The Mahayana texts without parallel include one that records the names of Buddhas and the benefits of honoring them, with a small Buddha image marking the end of the entry for each Buddha, and another that describes the lay practice of bringing to mind the Buddha (buddhānusmṛti) and its beneficial results.

Particularly interesting is a long discourse in which the Buddha predicts the future rebirth states of a yaksha general (semi-divine being) and his son. These include the yaksha general becoming the historical Kushan king Vema Takhtu, who ruled Gandhara during the period when these manuscripts were written, and his eventual attainment of Buddhahood. This text, which is undoubtedly a local Gandharan composition, shows that in ancient Gandhara some Buddhist authors could incorporate powerful political figures of their day in their compositions, perhaps in this case to court favor with a ruler in a position to influence the prosperity of their community.
With two-thirds of the scrolls conserved, GMP members have now begun the second phase of the project. This entails the scholarly publication of the manuscripts and making them available to wider interested audiences, especially in digital form and particularly to communities in Pakistan, for whom these manuscripts represent an important part of their cultural heritage. This includes making selected materials available in Urdu and Pashtu, the two main languages of the region. The development of a platform and sophisticated tools for the digital publication of these manuscripts and other textual material is central to these efforts, an example of which is the GMP’s launch of the fully digital Journal of Gandhāran Buddhist Texts based at the University of Sydney. The publication of many of the texts in the collection will take years of dedicated scholarly engagement.

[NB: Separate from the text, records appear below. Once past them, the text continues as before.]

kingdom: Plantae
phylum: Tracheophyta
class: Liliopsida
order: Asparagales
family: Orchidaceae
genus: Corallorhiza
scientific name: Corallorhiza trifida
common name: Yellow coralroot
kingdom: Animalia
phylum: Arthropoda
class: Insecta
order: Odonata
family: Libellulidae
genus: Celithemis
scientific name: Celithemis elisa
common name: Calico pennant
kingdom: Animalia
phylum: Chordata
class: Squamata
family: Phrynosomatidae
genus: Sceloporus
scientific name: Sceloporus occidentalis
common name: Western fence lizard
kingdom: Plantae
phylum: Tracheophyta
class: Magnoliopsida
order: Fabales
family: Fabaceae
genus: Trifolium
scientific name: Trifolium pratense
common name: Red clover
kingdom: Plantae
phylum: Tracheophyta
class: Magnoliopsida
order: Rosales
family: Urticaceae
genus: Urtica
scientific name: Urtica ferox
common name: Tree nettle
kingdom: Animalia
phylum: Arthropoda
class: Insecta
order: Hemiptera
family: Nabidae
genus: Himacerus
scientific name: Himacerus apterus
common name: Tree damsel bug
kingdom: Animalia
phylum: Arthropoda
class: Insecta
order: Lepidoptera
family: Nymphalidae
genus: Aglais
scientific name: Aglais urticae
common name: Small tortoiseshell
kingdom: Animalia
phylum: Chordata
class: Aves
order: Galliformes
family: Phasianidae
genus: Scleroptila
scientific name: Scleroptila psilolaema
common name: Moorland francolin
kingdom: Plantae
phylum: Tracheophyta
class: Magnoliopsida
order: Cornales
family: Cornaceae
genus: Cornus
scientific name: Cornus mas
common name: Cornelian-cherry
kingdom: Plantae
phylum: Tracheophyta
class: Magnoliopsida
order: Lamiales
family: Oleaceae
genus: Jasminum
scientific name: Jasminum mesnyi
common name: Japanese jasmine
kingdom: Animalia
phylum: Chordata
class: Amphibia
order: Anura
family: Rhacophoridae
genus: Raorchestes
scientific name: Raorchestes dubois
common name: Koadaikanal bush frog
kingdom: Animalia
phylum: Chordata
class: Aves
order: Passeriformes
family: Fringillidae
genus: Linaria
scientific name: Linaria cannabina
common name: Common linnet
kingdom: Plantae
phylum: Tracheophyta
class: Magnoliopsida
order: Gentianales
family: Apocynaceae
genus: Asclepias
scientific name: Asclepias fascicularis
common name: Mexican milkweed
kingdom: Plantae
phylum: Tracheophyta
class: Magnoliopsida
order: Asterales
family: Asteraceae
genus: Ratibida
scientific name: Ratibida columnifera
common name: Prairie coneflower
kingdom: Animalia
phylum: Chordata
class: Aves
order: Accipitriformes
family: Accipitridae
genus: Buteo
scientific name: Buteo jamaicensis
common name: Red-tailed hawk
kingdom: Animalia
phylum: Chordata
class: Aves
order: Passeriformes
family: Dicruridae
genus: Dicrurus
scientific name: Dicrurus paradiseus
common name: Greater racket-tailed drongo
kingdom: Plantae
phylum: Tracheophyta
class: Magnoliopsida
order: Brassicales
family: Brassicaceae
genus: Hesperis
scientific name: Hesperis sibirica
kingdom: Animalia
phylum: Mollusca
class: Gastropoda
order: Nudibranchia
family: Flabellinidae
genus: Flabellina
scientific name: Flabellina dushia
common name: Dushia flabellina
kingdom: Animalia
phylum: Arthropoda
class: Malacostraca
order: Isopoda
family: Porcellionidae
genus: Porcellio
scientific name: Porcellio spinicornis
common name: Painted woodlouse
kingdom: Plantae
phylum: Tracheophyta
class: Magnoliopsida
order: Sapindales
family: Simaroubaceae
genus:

A further valuable component of this project is its goal of training Pakistani conservators in manuscript conservation and Pakistani students in the languages required to read, study, and publish these manuscripts—skills that Pakistan currently lacks. To this end, the project began training a DOAM staff member while conserving scrolls at the Islamabad Museum this July and will conduct a conservation workshop at the museum in the near future. In an effort to invigorate the teaching of Gandhari and Sanskrit in Pakistan, project member Jason Neelis (Wilfrid Laurier University) and I conducted a 3-day workshop, “Early Buddhist Manuscripts and Inscriptions from Pakistan,” at Taxila Institute of Archaeology and Civilizations, Quaid-i-Azam University, Islamabad, in December 2024.
Khyentse Foundation’s new funding for the GMP’s work on the manuscripts makes a major contribution to the funding required for the next 5-year phase of the project. It will enable us to complete the conservation of the manuscripts and to publish a significant number of the texts they preserve. On behalf of the GMP, I would like to express our sincere gratitude to Khyentse Foundation and to Dzongsar Khyentse Rinpoche for their ongoing support of this project.